Monday, April 7, 2014

The Early Days

I'm stubborn. When the boygeeks in the early days of personal computers (remember those cute little computer shops?) refused to answer my question (I only asked one before they made me angry), I taught myself how to use my first computer. Those were the DOS days so don't get the idea this was easy.

I was going to teach myself to knit. I'd been crocheting since I was this tall, how hard could this be? Twelve years later and piles of tangled, frustrated yarn in the corners of my living room, I still did not know how to knit. I had decided that once I conquered knit and purl stitches I could knit a sweater and innocently bought enough black yarn and a set of needles to do so. Ha! I don't even know where that tangled mess is today. It never became a sweater.

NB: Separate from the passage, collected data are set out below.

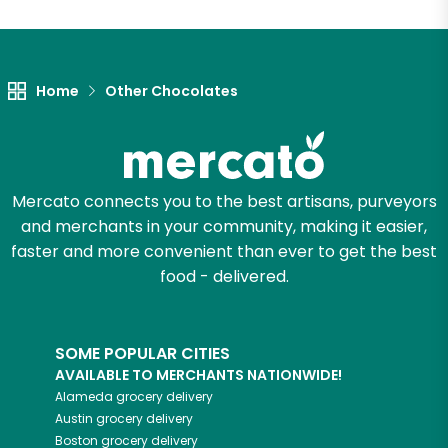
Home
Other Chocolates
Mercato connects you to the best artisans, purveyors
and merchants in your community, making it easier,
faster and more convenient than ever to get the best
food - delivered.
SOME POPULAR CITIES
AVAILABLE TO MERCHANTS NATIONWIDE!
Alameda
grocery delivery
Austin
grocery delivery
Boston
grocery delivery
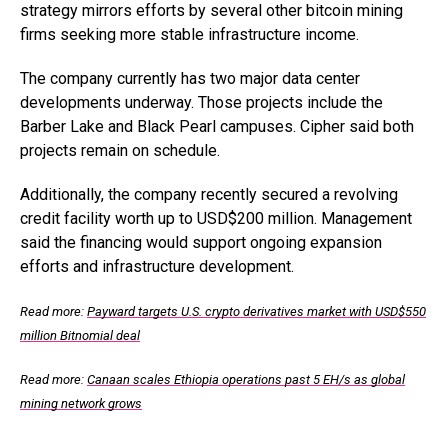
strategy mirrors efforts by several other bitcoin mining
firms seeking more stable infrastructure income.
The company currently has two major data center
developments underway. Those projects include the
Barber Lake and Black Pearl campuses. Cipher said both
projects remain on schedule.
Additionally, the company recently secured a revolving
credit facility worth up to USD$200 million. Management
said the financing would support ongoing expansion
efforts and infrastructure development.
Read more:
Payward targets U.S. crypto derivatives market with USD$550
million Bitnomial deal
Read more:
Canaan scales Ethiopia operations past 5 EH/s as global
mining network grows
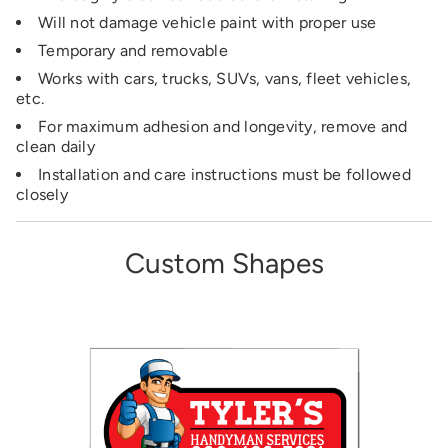
Will not damage vehicle paint with proper use
Temporary and removable
Works with cars, trucks, SUVs, vans, fleet vehicles,
etc.
For maximum adhesion and longevity, remove and
clean daily
Installation and care instructions must be followed
closely
Custom Shapes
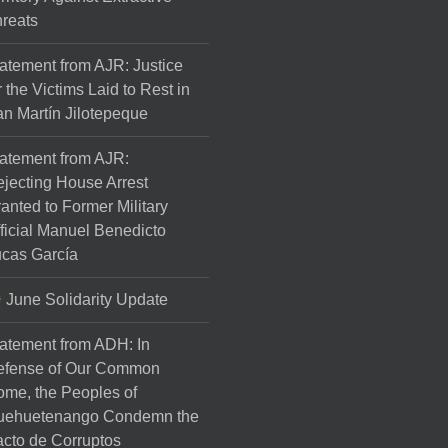
reats
atement from AJR: Justice
r the Victims Laid to Rest in
n Martín Jilotepeque
atement from AJR:
jecting House Arrest
anted to Former Military
ficial Manuel Benedicto
cas García
June Solidarity Update
atement from ADH: In
efense of Our Common
me, the Peoples of
uehuetenango Condemn the
cto de Corruptos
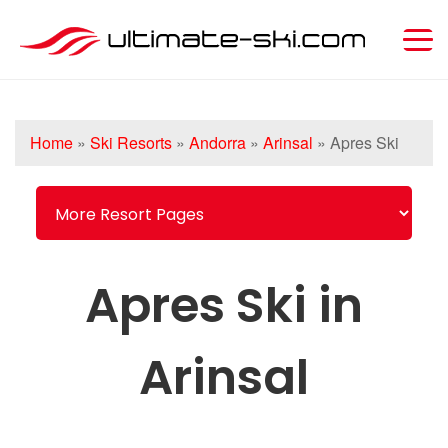
Home
»
Ski Resorts
»
Andorra
»
Arinsal
»
Apres Ski
Apres Ski in
Arinsal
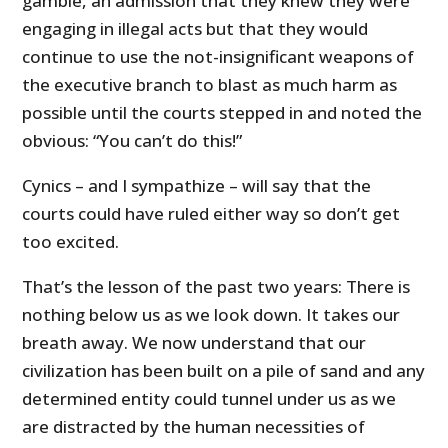
gamble, an admission that they knew they were
engaging in illegal acts but that they would
continue to use the not-insignificant weapons of
the executive branch to blast as much harm as
possible until the courts stepped in and noted the
obvious: “You can’t do this!”
Cynics – and I sympathize – will say that the
courts could have ruled either way so don’t get
too excited.
That’s the lesson of the past two years: There is
nothing below us as we look down. It takes our
breath away. We now understand that our
civilization has been built on a pile of sand and any
determined entity could tunnel under us as we
are distracted by the human necessities of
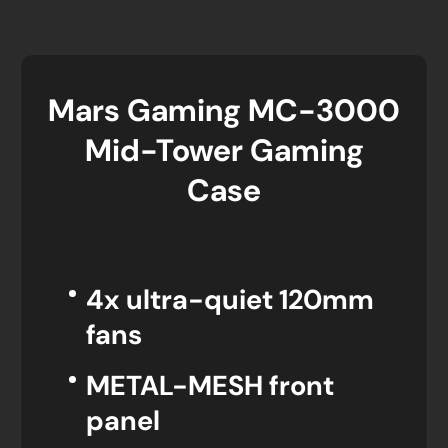
Mars Gaming MC-3000
Mid-Tower Gaming
Case
4x ultra-quiet 120mm
fans
METAL-MESH front
panel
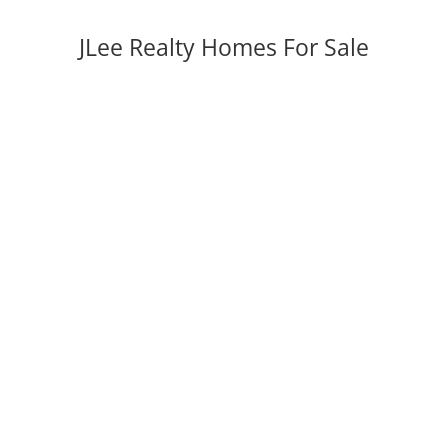
JLee Realty Homes For Sale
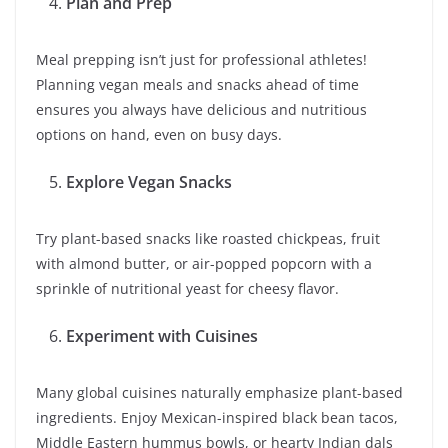
Plan and Prep
Meal prepping isn’t just for professional athletes!
Planning vegan meals and snacks ahead of time
ensures you always have delicious and nutritious
options on hand, even on busy days.
Explore Vegan Snacks
Try plant-based snacks like roasted chickpeas, fruit
with almond butter, or air-popped popcorn with a
sprinkle of nutritional yeast for cheesy flavor.
Experiment with Cuisines
Many global cuisines naturally emphasize plant-based
ingredients. Enjoy Mexican-inspired black bean tacos,
Middle Eastern hummus bowls, or hearty Indian dals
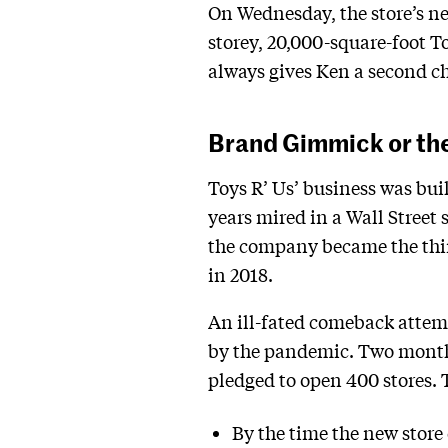
On Wednesday, the store’s n
storey, 20,000-square-foot 
always gives Ken a second c
Brand Gimmick or the
Toys R’ Us’ business was built
years mired in a Wall Street 
the company became the third
in 2018.
An ill-fated comeback attempt
by the pandemic. Two month
pledged to open 400 stores.
By the time the new stor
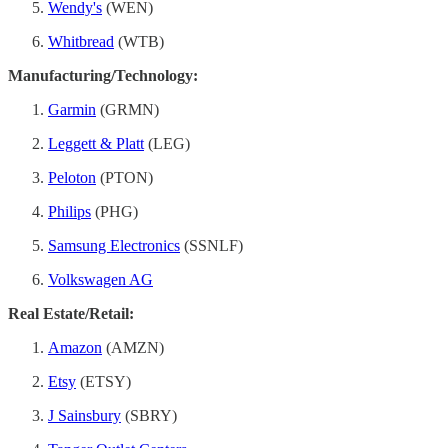
Wendy's
(WEN)
Whitbread
(WTB)
Manufacturing/Technology:
Garmin
(GRMN)
Leggett & Platt
(LEG)
Peloton
(PTON)
Philips
(PHG)
Samsung Electronics
(SSNLF)
Volkswagen AG
Real Estate/Retail:
Amazon
(AMZN)
Etsy
(ETSY)
J Sainsbury
(SBRY)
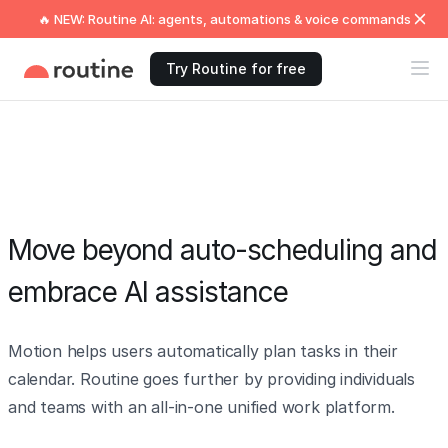
🔥 NEW: Routine AI: agents, automations & voice commands
Try Routine for free
Move beyond auto-scheduling and
embrace AI assistance
Motion helps users automatically plan tasks in their
calendar. Routine goes further by providing individuals
and teams with an all-in-one unified work platform.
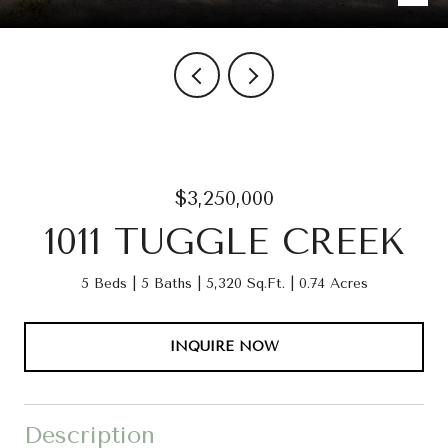
$3,250,000
1011 TUGGLE CREEK
5 Beds
5 Baths
5,320 Sq.Ft.
0.74 Acres
INQUIRE NOW
Description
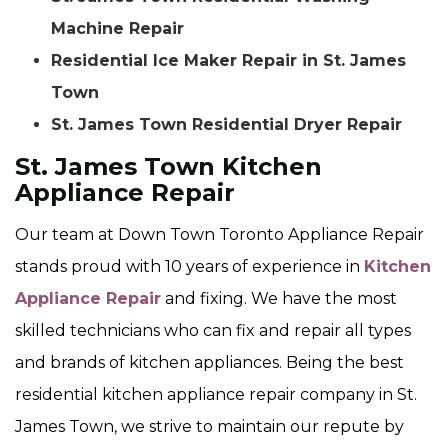
Machine Repair
Residential Ice Maker Repair in St. James
Town
St. James Town Residential Dryer Repair
St. James Town Kitchen
Appliance Repair
Our team at Down Town Toronto Appliance Repair
stands proud with 10 years of experience in
Kitchen
Appliance Repair
and fixing. We have the most
skilled technicians who can fix and repair all types
and brands of kitchen appliances. Being the best
residential kitchen appliance repair company in St.
James Town, we strive to maintain our repute by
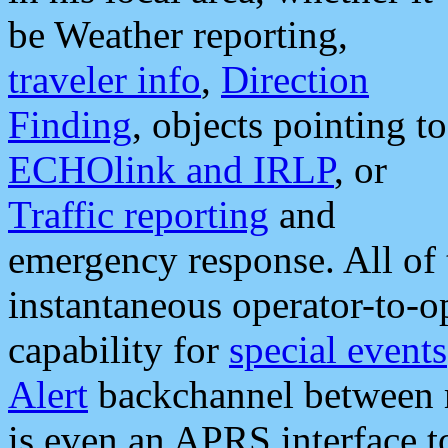
be Weather reporting,
traveler info
,
Direction
Finding
, objects pointing to
ECHOlink and IRLP
, or
Traffic reporting
and
emergency response. All of 
instantaneous operator-to-
capability for
special events
Alert
backchannel between m
is even an APRS interface 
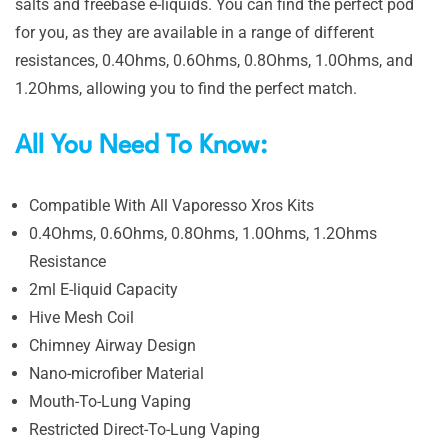
salts and freebase e-liquids. You can find the perfect pod
for you, as they are available in a range of different
resistances, 0.4Ohms, 0.6Ohms, 0.8Ohms, 1.0Ohms, and
1.2Ohms, allowing you to find the perfect match.
All You Need To Know:
Compatible With All Vaporesso Xros Kits
0.4Ohms, 0.6Ohms, 0.8Ohms, 1.0Ohms, 1.2Ohms
Resistance
2ml E-liquid Capacity
Hive Mesh Coil
Chimney Airway Design
Nano-microfiber Material
Mouth-To-Lung Vaping
Restricted Direct-To-Lung Vaping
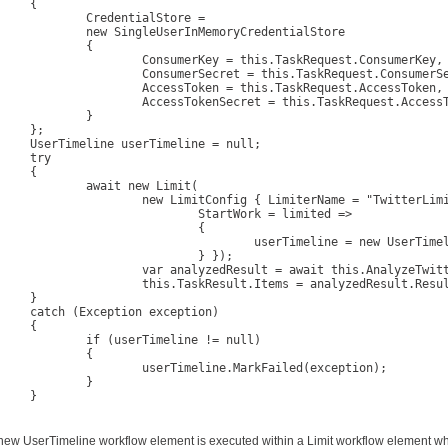
{

edentialStore =

gleUserInMemoryCredentialStore

		{

umerKey = this.TaskRequest.ConsumerKey, 

merSecret = this.TaskRequest.ConsumerSecret, 

ssToken = this.TaskRequest.AccessToken, 

sTokenSecret = this.TaskRequest.AccessTokenSecret

		}

};

erTimeline = null;

ry

{

ait new Limit(

imitConfig { LimiterName = "TwitterLimiter", 

	StartWork = limited => 

				{ 

erTimeline = new UserTimeline(authorizer, this.TaskRequest.ScreenName); 

			} });

zedResult = await this.AnalyzeTwitterStatus(userTimeline.Statuses);

.TaskResult.Items = analyzedResult.Result;

}

tion exception)

{

userTimeline != null)

		{

rTimeline.MarkFailed(exception);

		}

}

new UserTimeline workflow element is executed within a Limit workflow element which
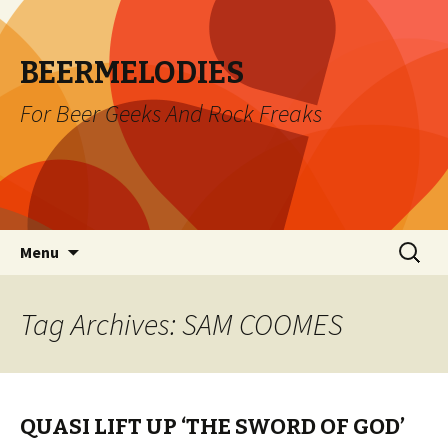
BEERMELODIES
For Beer Geeks And Rock Freaks
Skip
Search
Menu
to
for:
content
Tag Archives: SAM COOMES
QUASI LIFT UP ‘THE SWORD OF GOD’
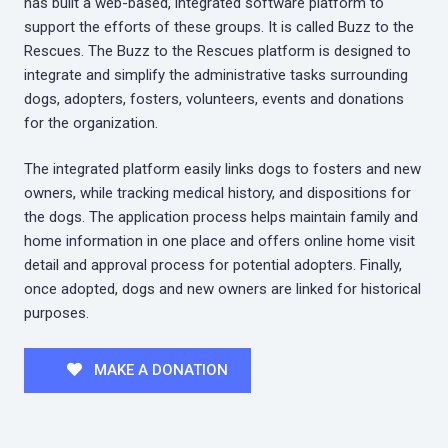
has built a web-based, integrated software platform to
support the efforts of these groups. It is called Buzz to the
Rescues. The Buzz to the Rescues platform is designed to
integrate and simplify the administrative tasks surrounding
dogs, adopters, fosters, volunteers, events and donations
for the organization.
The integrated platform easily links dogs to fosters and new
owners, while tracking medical history, and dispositions for
the dogs. The application process helps maintain family and
home information in one place and offers online home visit
detail and approval process for potential adopters. Finally,
once adopted, dogs and new owners are linked for historical
purposes.
MAKE A DONATION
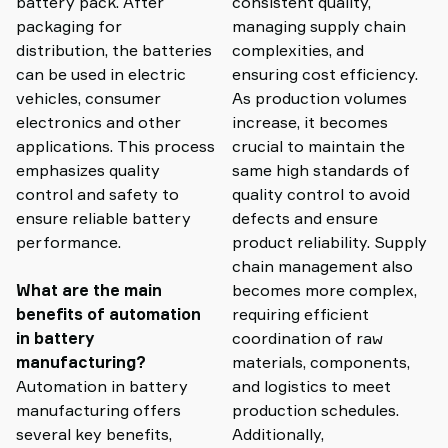
battery pack. After
consistent quality,
packaging for
managing supply chain
distribution, the batteries
complexities, and
can be used in electric
ensuring cost efficiency.
vehicles, consumer
As production volumes
electronics and other
increase, it becomes
applications. This process
crucial to maintain the
emphasizes quality
same high standards of
control and safety to
quality control to avoid
ensure reliable battery
defects and ensure
performance.
product reliability. Supply
chain management also
What are the main
becomes more complex,
benefits of automation
requiring efficient
in battery
coordination of raw
manufacturing?
materials, components,
Automation in battery
and logistics to meet
manufacturing offers
production schedules.
several key benefits,
Additionally,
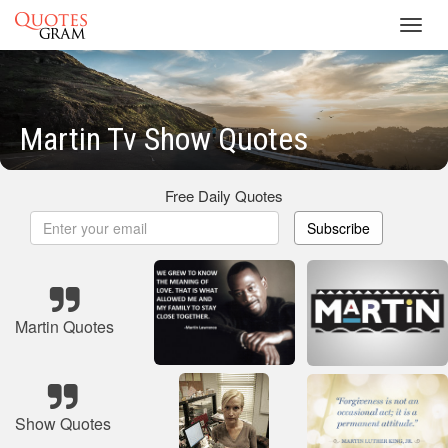
Toggl
navig
Martin Tv Show Quotes
Free Daily Quotes
Subscribe
Martin Quotes
Show Quotes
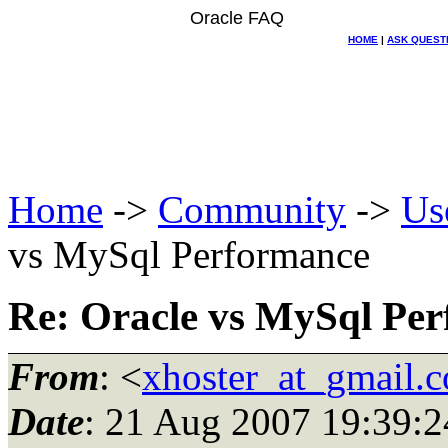
Oracle FAQ
HOME
|
ASK QUEST
Home
->
Community
->
Us
vs MySql Performance
Re: Oracle vs MySql Pe
From
: <
xhoster_at_gmail.
Date
: 21 Aug 2007 19:39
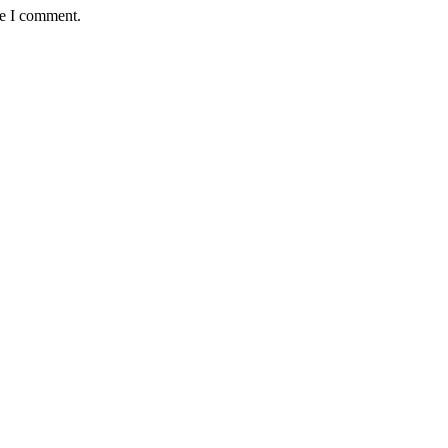
me I comment.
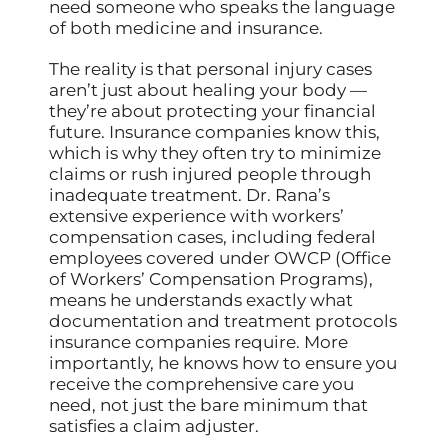
need someone who speaks the language
of both medicine and insurance.
The reality is that personal injury cases
aren’t just about healing your body —
they’re about protecting your financial
future. Insurance companies know this,
which is why they often try to minimize
claims or rush injured people through
inadequate treatment. Dr. Rana’s
extensive experience with workers’
compensation cases, including federal
employees covered under OWCP (Office
of Workers’ Compensation Programs),
means he understands exactly what
documentation and treatment protocols
insurance companies require. More
importantly, he knows how to ensure you
receive the comprehensive care you
need, not just the bare minimum that
satisfies a claim adjuster.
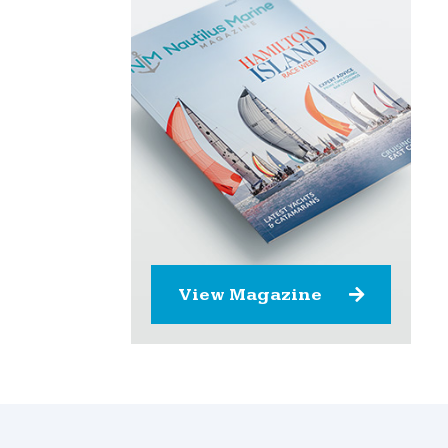
View Magazine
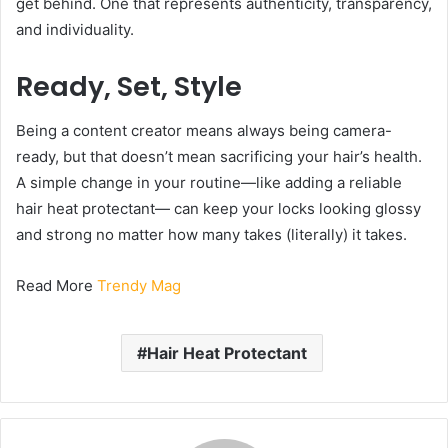
get behind. One that represents authenticity, transparency,
and individuality.
Ready, Set, Style
Being a content creator means always being camera-
ready, but that doesn’t mean sacrificing your hair’s health.
A simple change in your routine—like adding a reliable
hair heat protectant— can keep your locks looking glossy
and strong no matter how many takes (literally) it takes.
Read More
Trendy Mag
Hair Heat Protectant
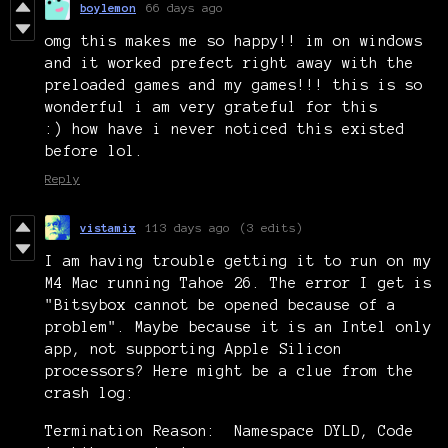
boylemon
66 days ago
omg this makes me so happy!! im on windows
and it worked prefect right away with the
preloaded games and my games!!! this is so
wonderful i am very grateful for this
:) how have i never noticed this existed
before lol.
Reply
vistamix
113 days ago
(3 edits)
I am having trouble getting it to run on my
M4 Mac running Tahoe 26. The error I get is
"Bitsybox cannot be opened because of a
problem". Maybe because it is an Intel only
app, not supporting Apple Silicon
processors? Here might be a clue from the
crash log:
Termination Reason: Namespace DYLD, Code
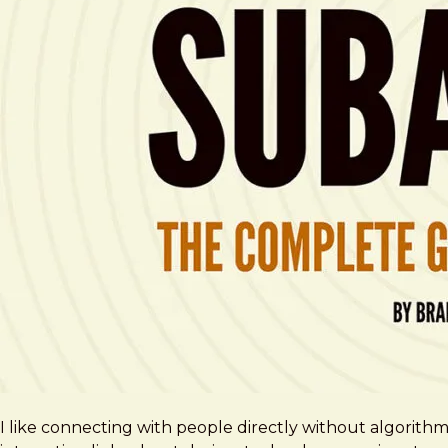
I like connecting with people directly without algorith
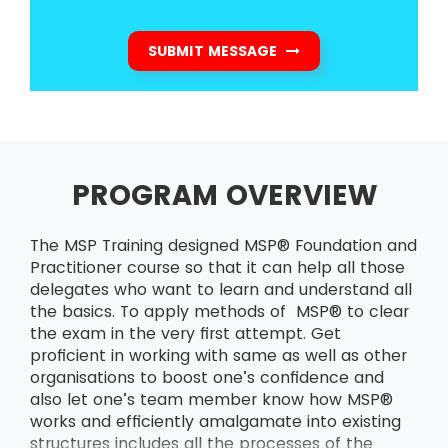
SUBMIT MESSAGE
PROGRAM OVERVIEW
The MSP Training designed MSP® Foundation and
Practitioner course so that it can help all those
delegates who want to learn and understand all
the basics. To apply methods of MSP® to clear
the exam in the very first attempt. Get
proficient in working with same as well as other
organisations to boost one’s confidence and
also let one’s team member know how MSP®
works and efficiently amalgamate into existing
structures includes all the processes of the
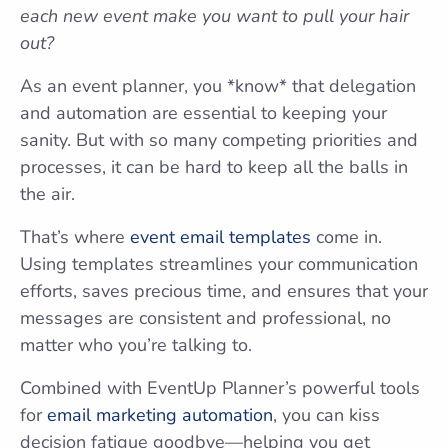
each new event make you want to pull your hair
out?
As an event planner, you *know* that delegation
and automation are essential to keeping your
sanity. But with so many competing priorities and
processes, it can be hard to keep all the balls in
the air.
That’s where
event email templates
come in.
Using templates streamlines your communication
efforts, saves precious time, and ensures that your
messages are consistent and professional, no
matter who you’re talking to.
Combined with EventUp Planner’s powerful tools
for
email marketing automation
, you can kiss
decision fatigue goodbye—helping you get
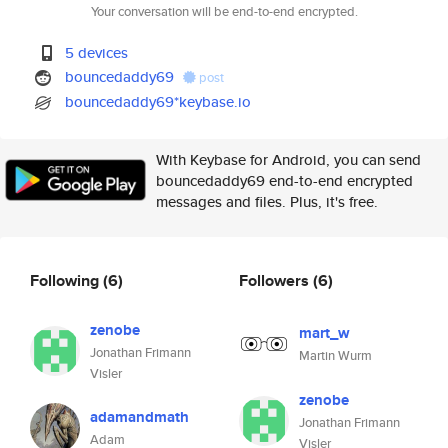
Your conversation will be end-to-end encrypted.
5 devices
bouncedaddy69
post
bouncedaddy69*keybase.io
With Keybase for Android, you can send
bouncedaddy69 end-to-end encrypted
messages and files. Plus, it's free.
Following
(6)
Followers
(6)
zenobe
mart_w
Jonathan Frimann
Martin Wurm
Visler
zenobe
adamandmath
Jonathan Frimann
Adam
Visler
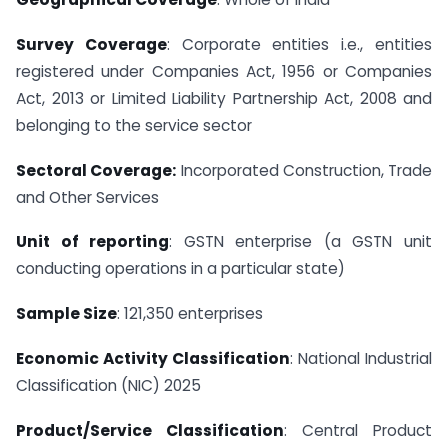
Survey Coverage
: Corporate entities i.e., entities
registered under Companies Act, 1956 or Companies
Act, 2013 or Limited Liability Partnership Act, 2008 and
belonging to the service sector
Sectoral Coverage:
Incorporated Construction, Trade
and Other Services
Unit of reporting
: GSTN enterprise (a GSTN unit
conducting operations in a particular state)
Sample Size
: 121,350 enterprises
Economic Activity Classification
: National Industrial
Classification (NIC) 2025
Product/Service Classification
: Central Product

I used to look at patterns of beautiful things that could be knitted. I shrank from cables. I ran in fear from ssk and psso and a bunch of other strange language that wormed its way into those beautiful patterns. Back in those days there was no You Tube that you could replay a million times until you "got it." Learning some of this stuff from books was impossible for a tactile learner (I learn best by doing). It was difficult to learn it if I couldn't do it and I couldn't do it until I learned it. It was an ugly circle. I can at last thank the computer geeks I used to dislike for giving us You Tube.

I finally decided that I wasn't comfortable with knitting needles in my hands. I was used to one stick, not two. If I wanted to get comfortable I had to practice. A concept I remembered from my piano days. EEeeek! So I began to make dish cloths with cotton yarn. I still have a drawer full of those wonderfully beefy dishcloths that could attack an eggy breakfast plate without hesitation. Here's the thing: It taught me consistency and I became comfortable with knitting needles which improved my tension enormously.

So, my first Newbie advice is practice, practice, practice until it doesn't scare you any more.